(Records drawn from a dataset)
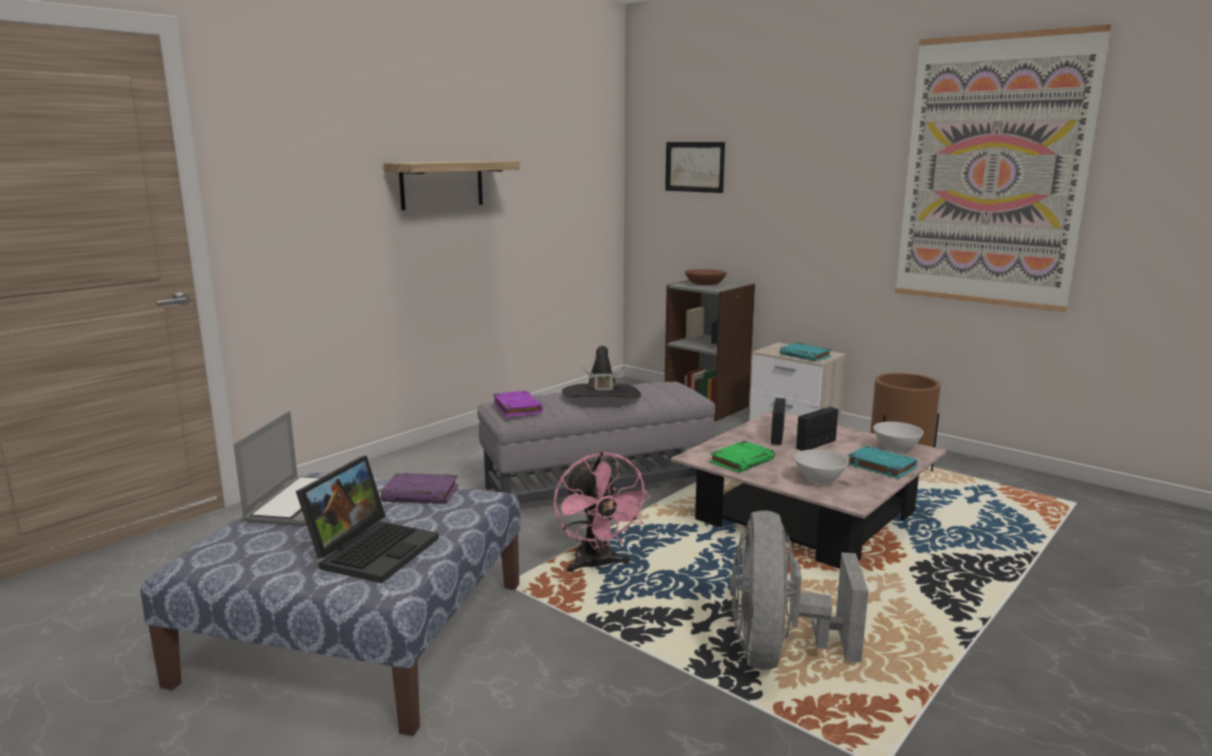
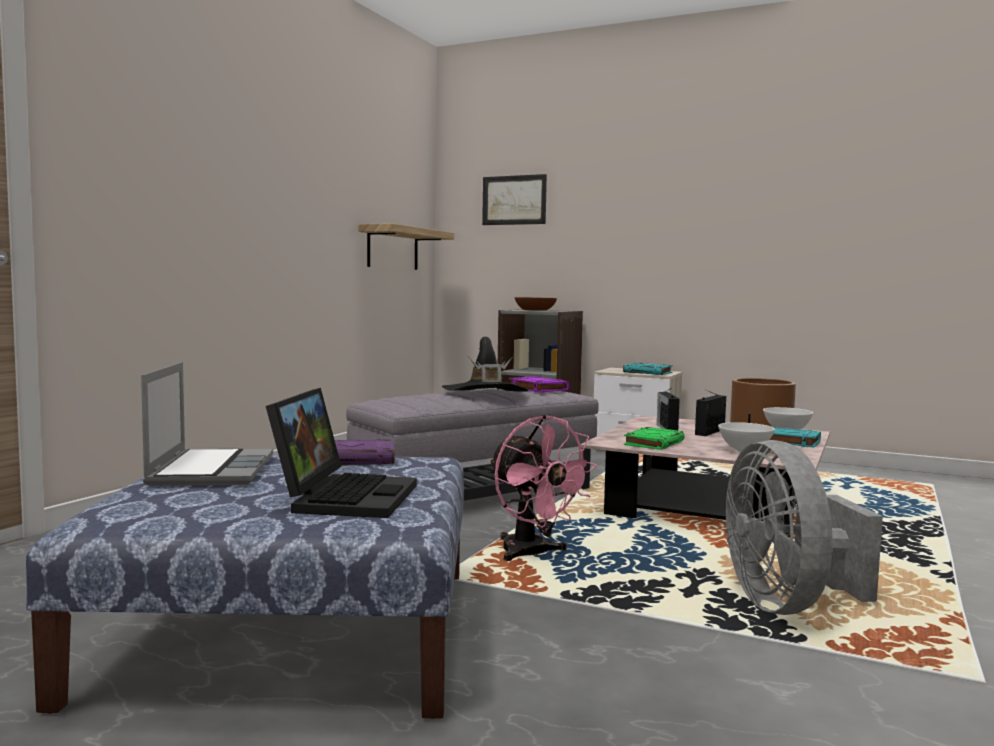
camera: 15 degrees left, 10 degrees down
shelf [384,161,520,210] -> shelf moved to [358,223,454,270]
purple book [493,390,543,417] -> purple book moved to [509,376,569,393]
picture [895,24,1112,312] -> none

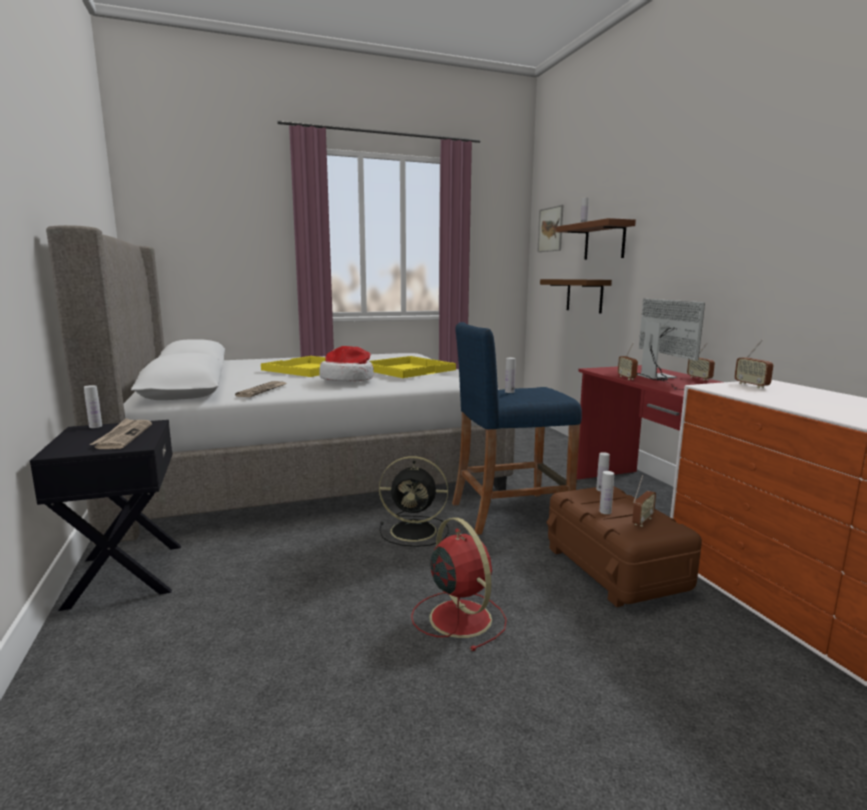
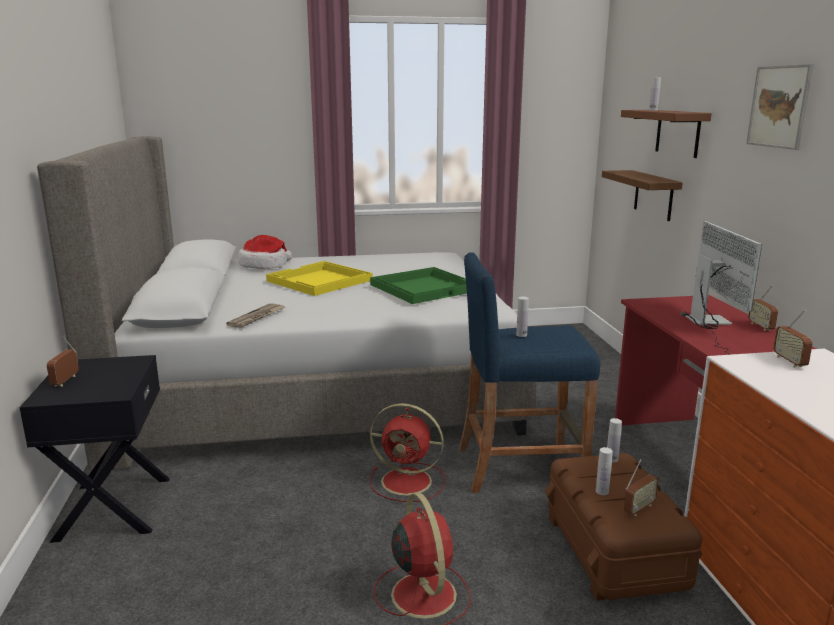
camera: 10 degrees right, 5 degrees up
white bottle [84,385,102,428] -> none
newspaper [90,418,152,449] -> none
hat [319,346,374,382] -> hat moved to [238,235,292,269]
yellow tray [369,356,456,378] -> green tray [370,267,467,304]
black fan [379,456,449,547] -> red fan [370,403,445,502]
picture [537,205,564,252] -> picture moved to [746,64,814,150]
radio [618,342,638,380] -> radio moved to [47,336,79,387]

**To do:**
Omit every picture, and please return the entries exactly from the first line through the line with "yellow tray [369,356,456,378]", both included.

**Task result:**
camera: 15 degrees left, 10 degrees down
shelf [384,161,520,210] -> shelf moved to [358,223,454,270]
purple book [493,390,543,417] -> purple book moved to [509,376,569,393]
picture [895,24,1112,312] -> none

camera: 10 degrees right, 5 degrees up
white bottle [84,385,102,428] -> none
newspaper [90,418,152,449] -> none
hat [319,346,374,382] -> hat moved to [238,235,292,269]
yellow tray [369,356,456,378] -> green tray [370,267,467,304]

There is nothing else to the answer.